JP Morgan analyst DS Kim believes some operators will be able to report positive EBITDA in the fourth quarter as a result. The analyst believes that mass gaming revenues will rebound to between 25 per cent and 30 per cent of pre-pandemic revenues by the fourth quarter before hitting 85 per cent by the end of next year.
“We feel we can talk about a return to normalcy,” Kim said. “Most operators can turn EBITDA positive when mass GGR hits around 30 per cent to 35 per cent of pre-COVID levels, indicating some companies can start to print positive profits from 4Q.
The analyst said SJM Resorts would be left behind in the recovery though due to new casino operating expenses at Grand Lisboa Palace.

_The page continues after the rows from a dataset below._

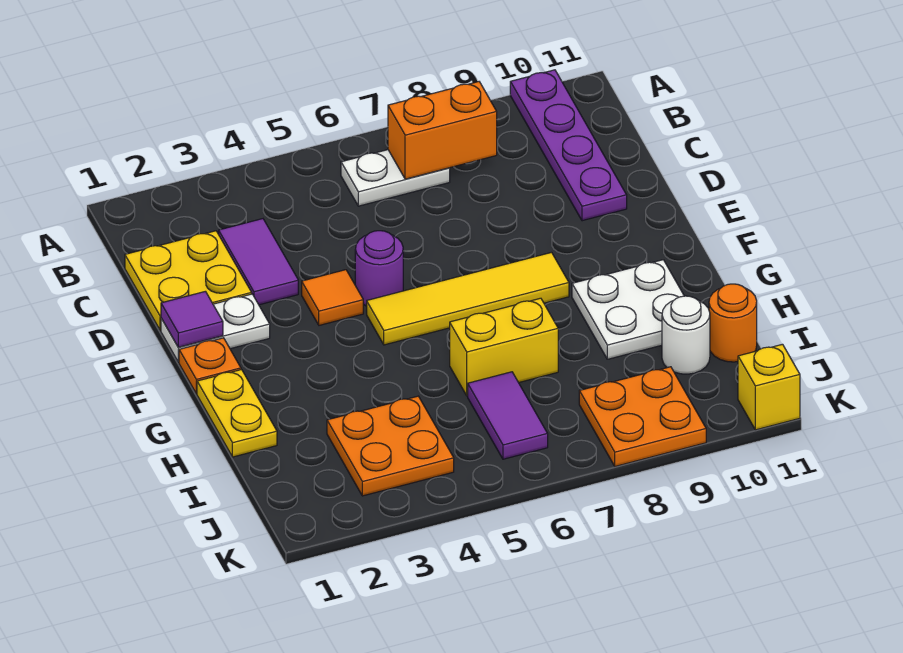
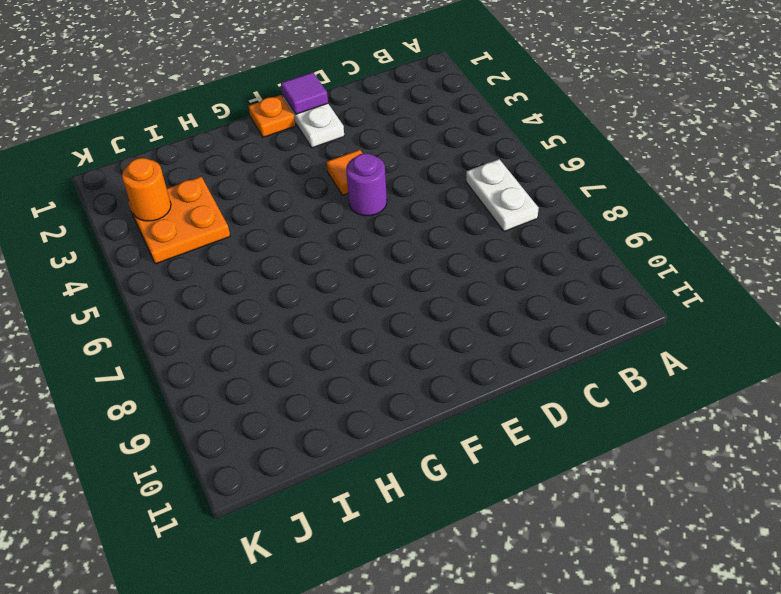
orange 1x1 round brick [122,158,171,221] -> orange 1x1 round brick moved to [709,284,757,362]
none -> purple 1x4 plate [510,70,627,221]
none -> yellow 2x2 plate [125,231,252,331]
none -> purple 1x2 tile [219,219,298,305]

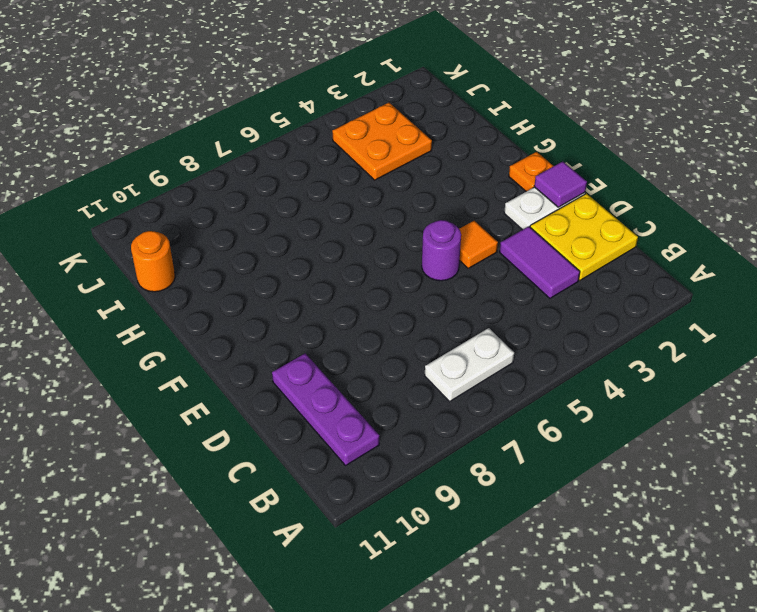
purple 1x3 plate [272,353,379,465] -> purple 1x4 plate [510,70,627,221]
none -> yellow 1x4 tile [367,252,569,345]
none -> yellow 1x2 plate [197,370,277,457]
none -> white 2x2 plate [572,260,684,359]

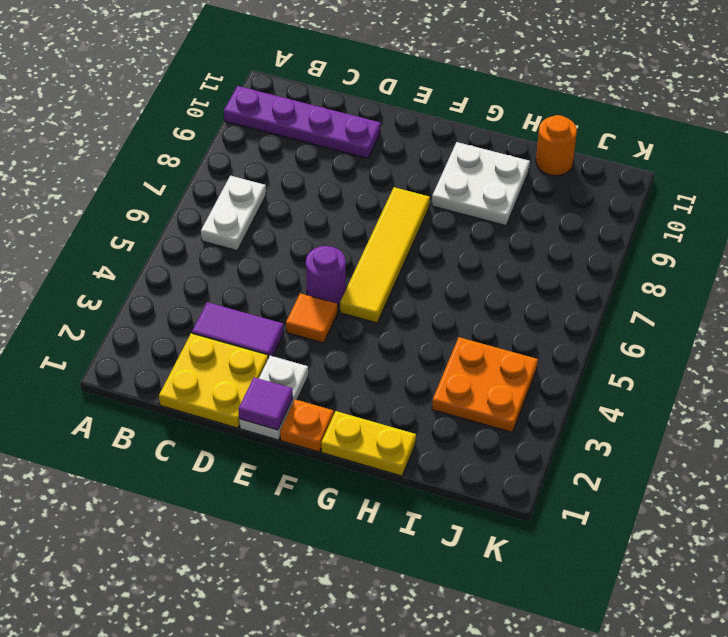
none -> yellow 1x2 brick [450,298,558,396]
none -> purple 1x2 tile [468,372,548,459]
none -> white 1x1 round brick [662,296,710,374]

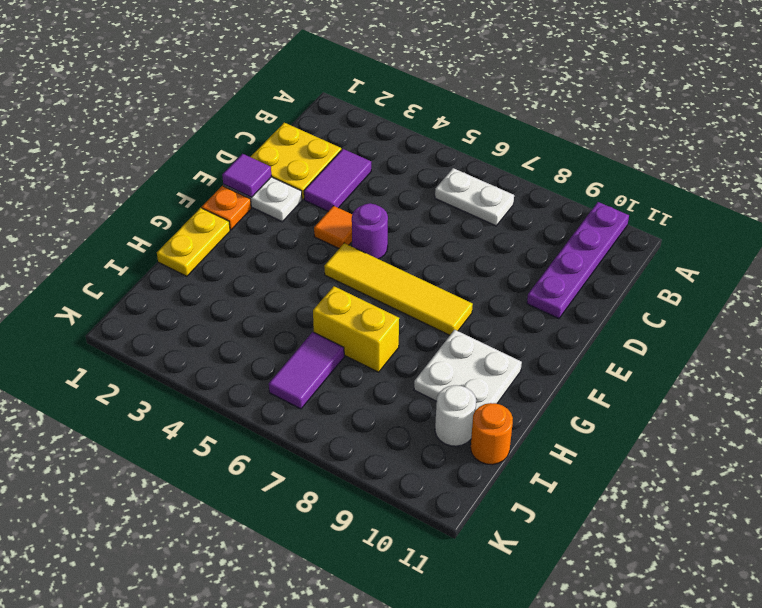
none -> orange 2x2 plate [327,396,454,496]
none -> orange 2x2 plate [579,367,706,466]
none -> yellow 1x1 brick [738,344,800,430]

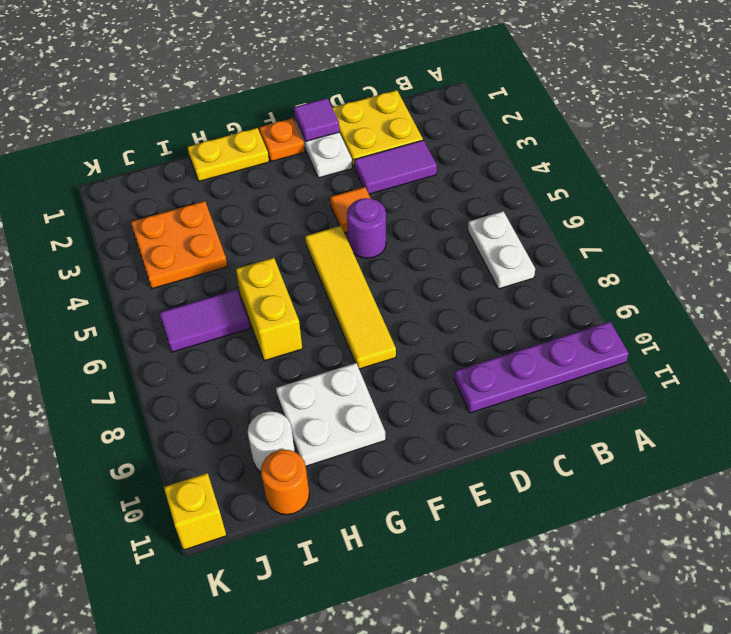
none -> orange 2x2 plate [579,367,706,466]
none -> orange 1x2 brick [388,82,497,179]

“FCF (free cash flow) break-even can be achieved at around 50 per cent to 60 per cent of mass GGR recovery for most operators, except Galaxy (which can print positive FCF at sub-30 per cent recovery thanks to net cash) and SJM (which probably needs near-full recovery to recover opex from GLP and satellite casinos),” Kim explained. “We expect all operators (again, except SJM) can be FCF positive by 2Q23, so we probably don’t need to worry about ‘liquidity runway’ anymore.”
“The timing/magnitude of easing is earlier/better than expected, adding conviction to our bullish stance on Macau gaming,” Kim added. “Although it’s tough to quantify the immediate benefit, we believe the resumption of eVisa and group tours should alleviate friction for a Macau trip, as well as signal to many that it’s OK to visit Macau, in turn boosting demand into the year-end holidays and 2023.”